Task directions =
Reproduce each of the records below word for word, but omit the pictures.
==== The data
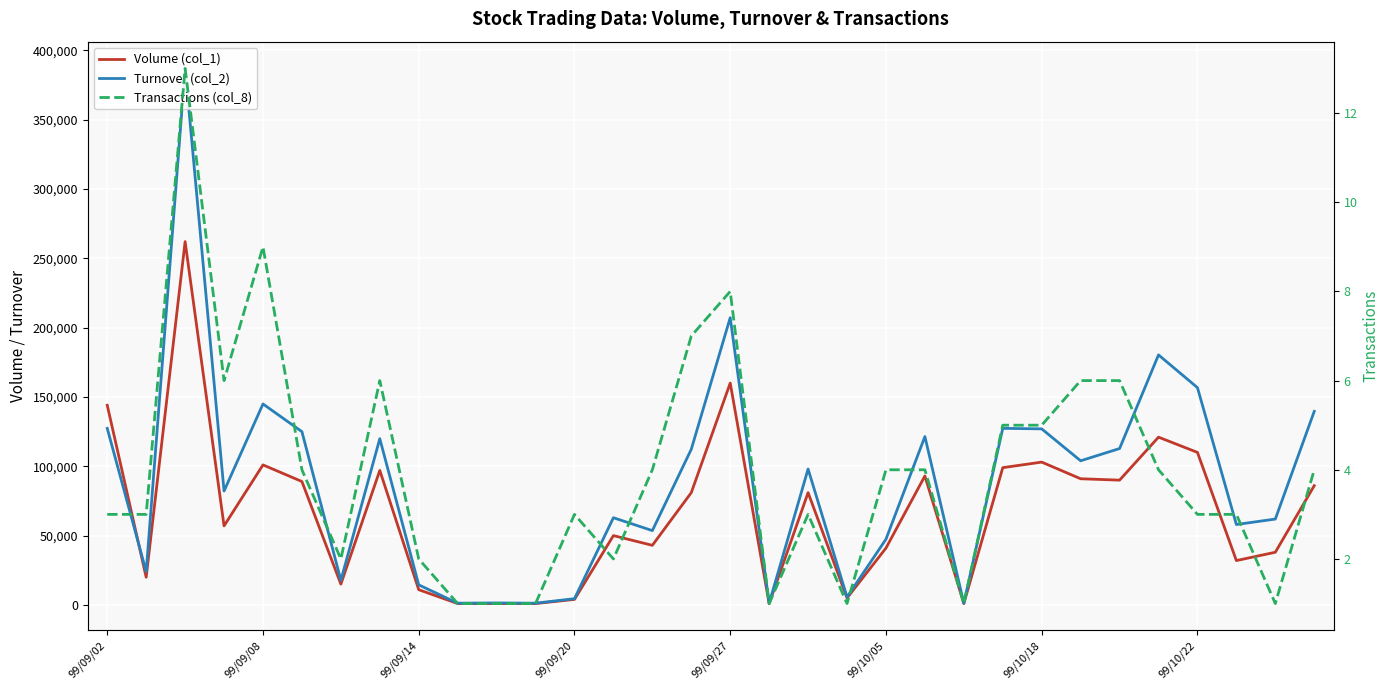

Where does the Volume (col_1) series first go above 81000?

99/09/02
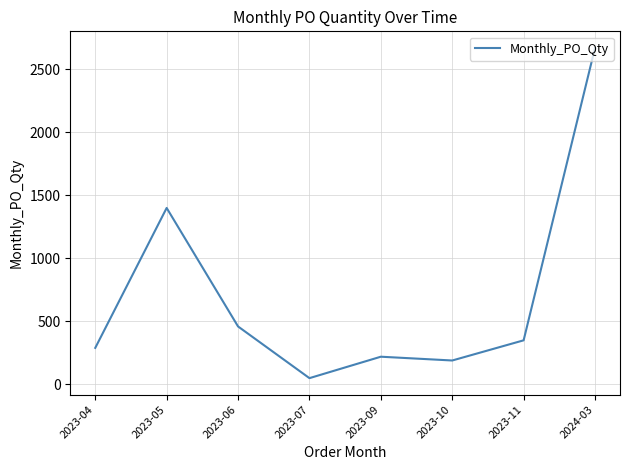

At which label does the data first exceed 350?

2023-05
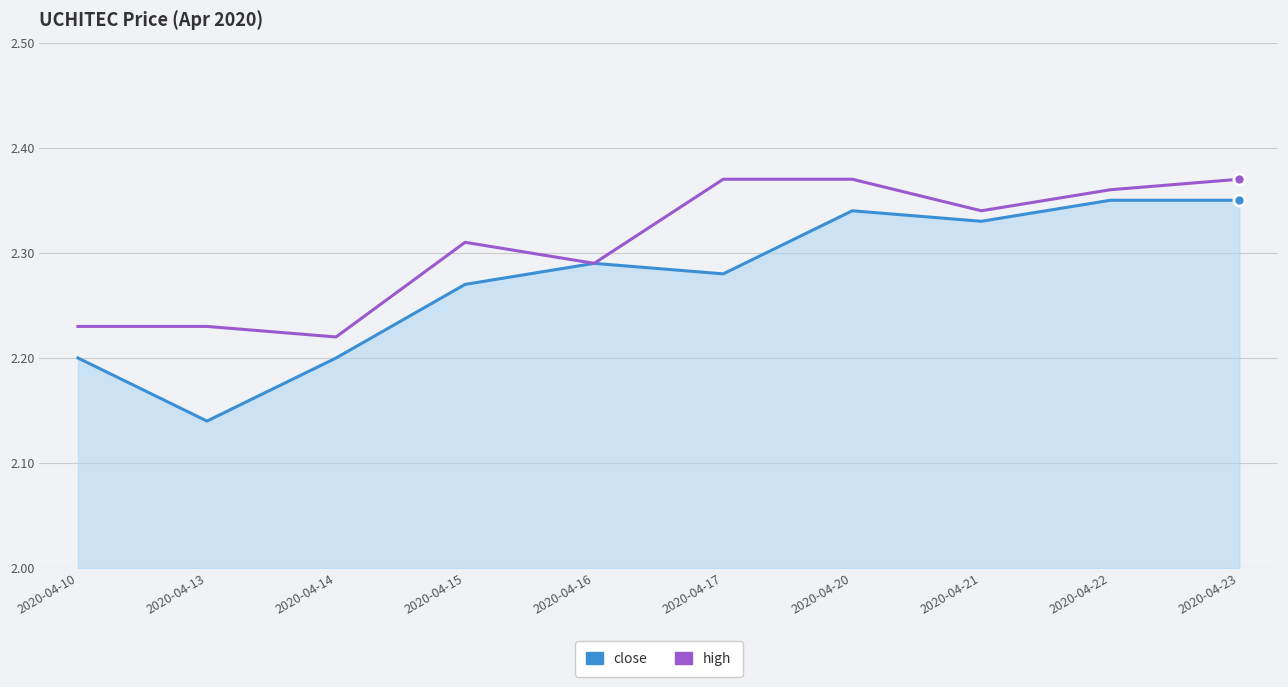

Where is close nearest to the value 2?

2020-04-13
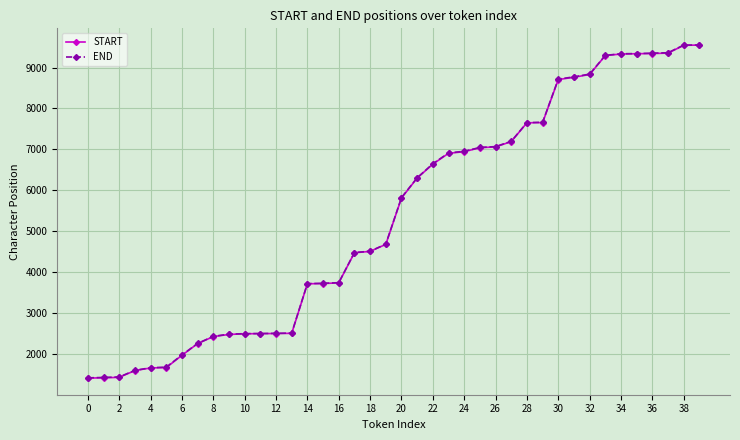

Which series has the largest range (max minus min)?

START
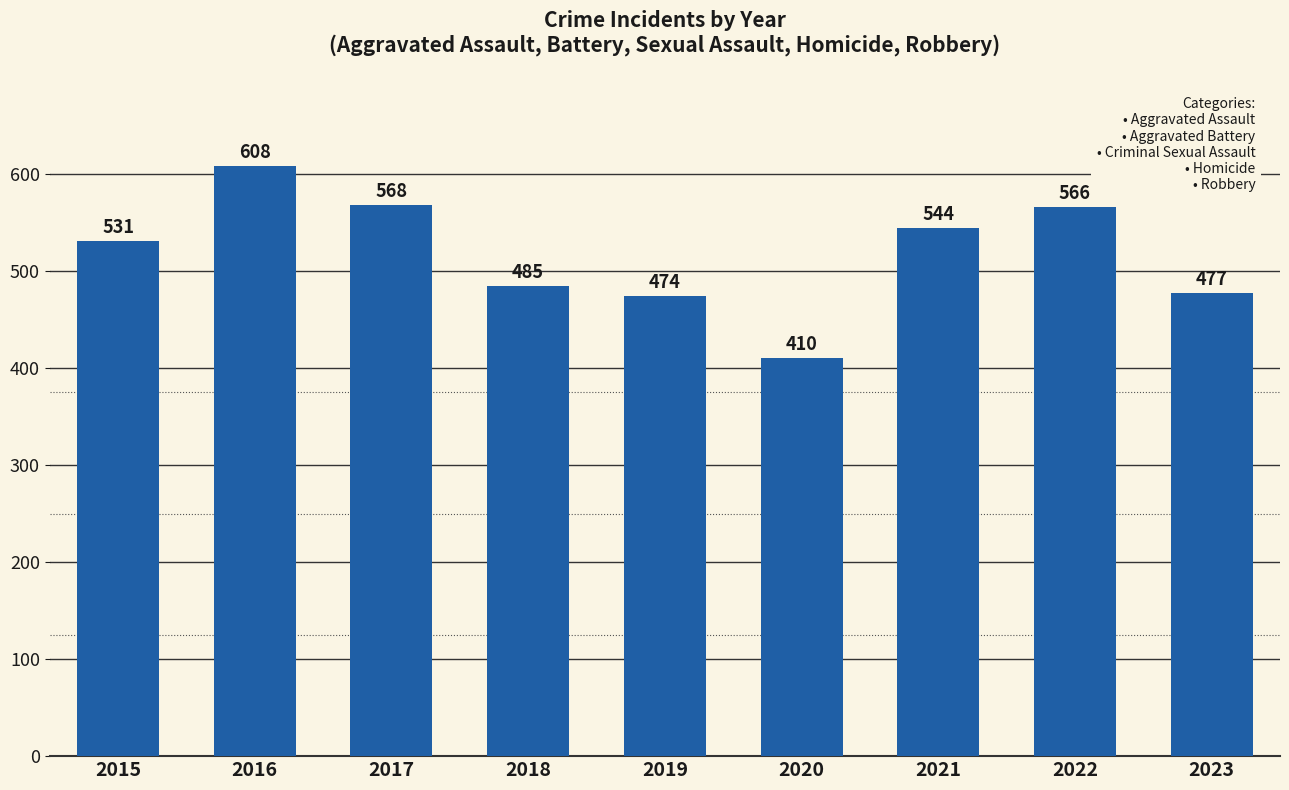

At which category does the chart reach its peak across all series?

2016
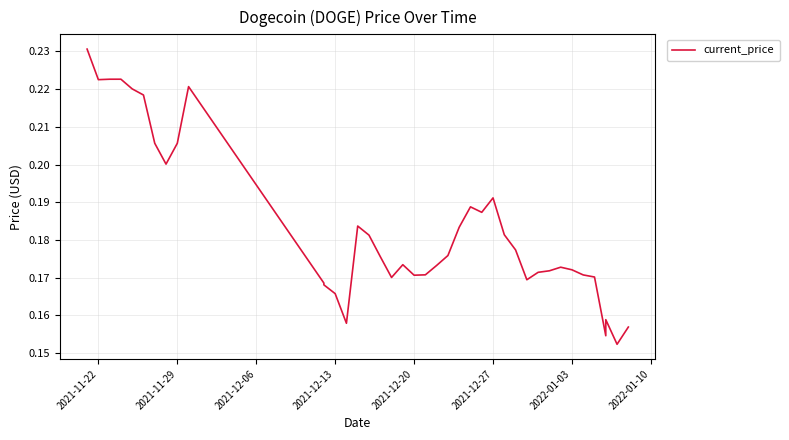

The value at 24 is 0.1. True or false?

False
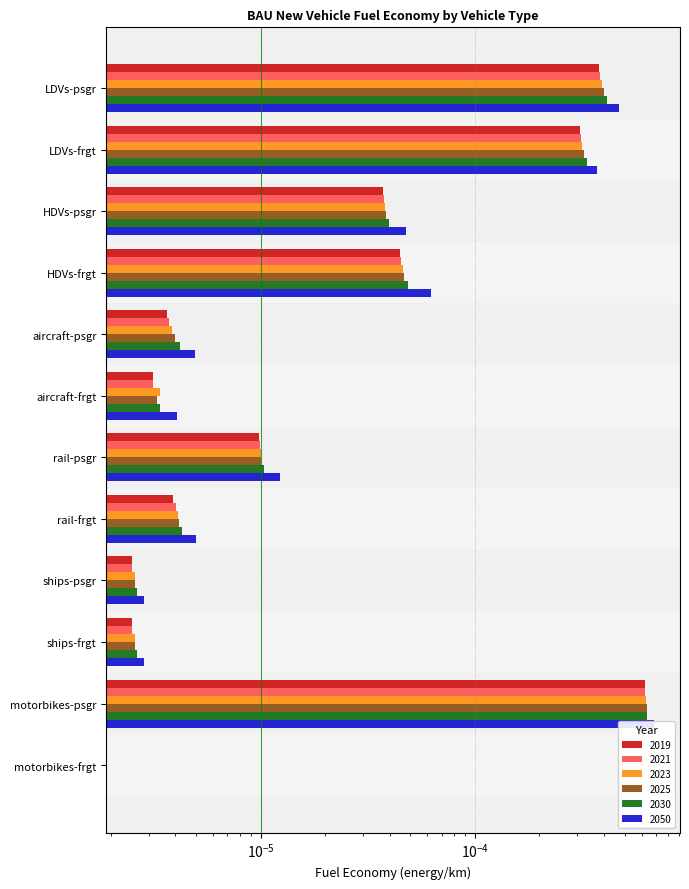

How many values in 2023 are above zero?

11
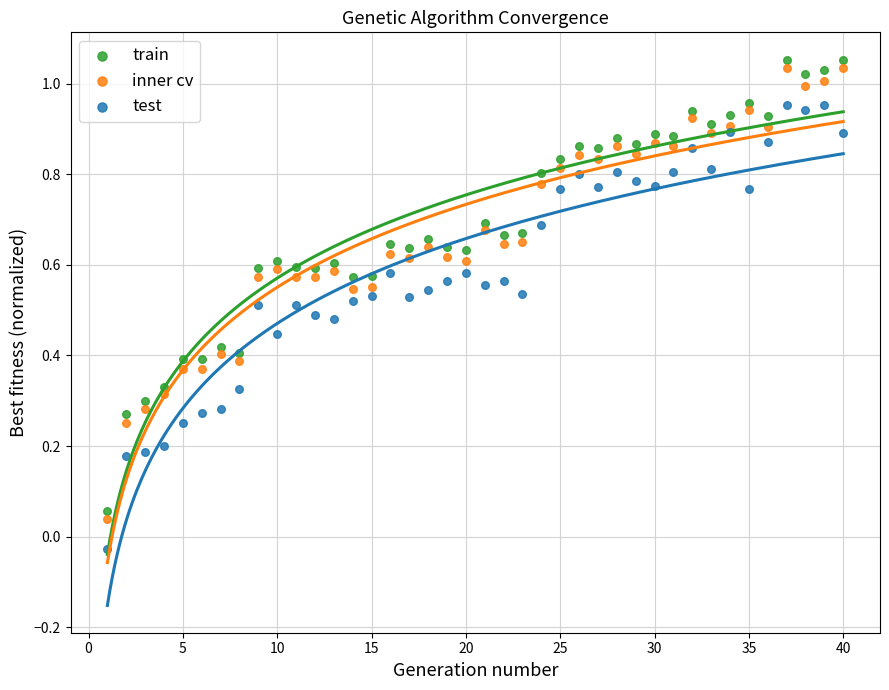

What is the X range (max minus min) for the scatter plot?

39.0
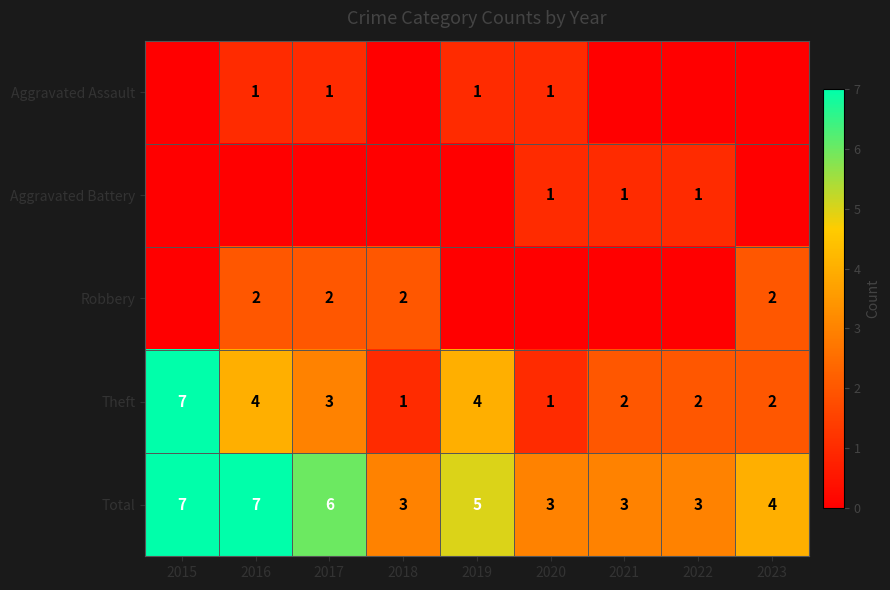

Is it true that Robbery equals 2 at 2016?

True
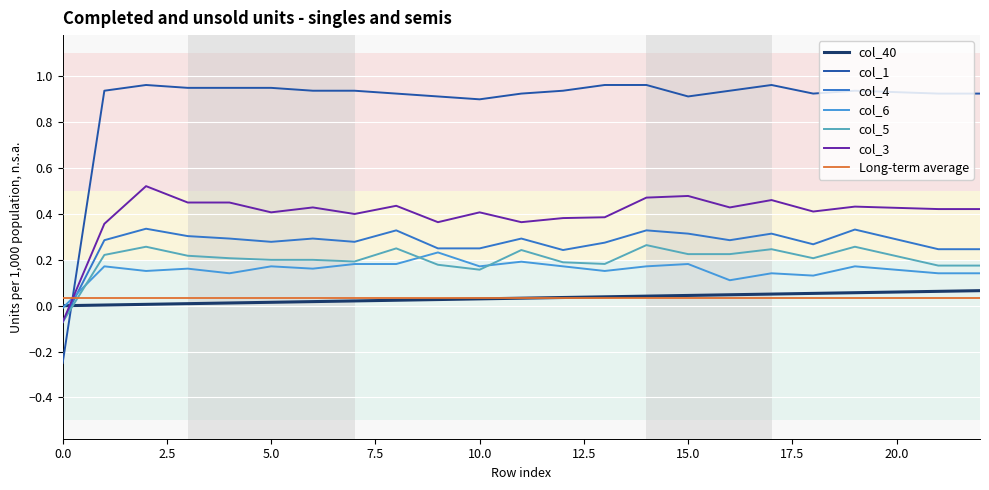

What is the average value of the col_3 series?

0.4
========
Your response =
Where does the Volume (col_1) series first go above 81000?

99/09/02

At which label does the data first exceed 350?

2023-05

Where is close nearest to the value 2?

2020-04-13

Which series has the largest range (max minus min)?

START

At which category does the chart reach its peak across all series?

2016

The value at 24 is 0.1. True or false?

False

How many values in 2023 are above zero?

11

What is the X range (max minus min) for the scatter plot?

39.0

Is it true that Robbery equals 2 at 2016?

True

What is the average value of the col_3 series?

0.4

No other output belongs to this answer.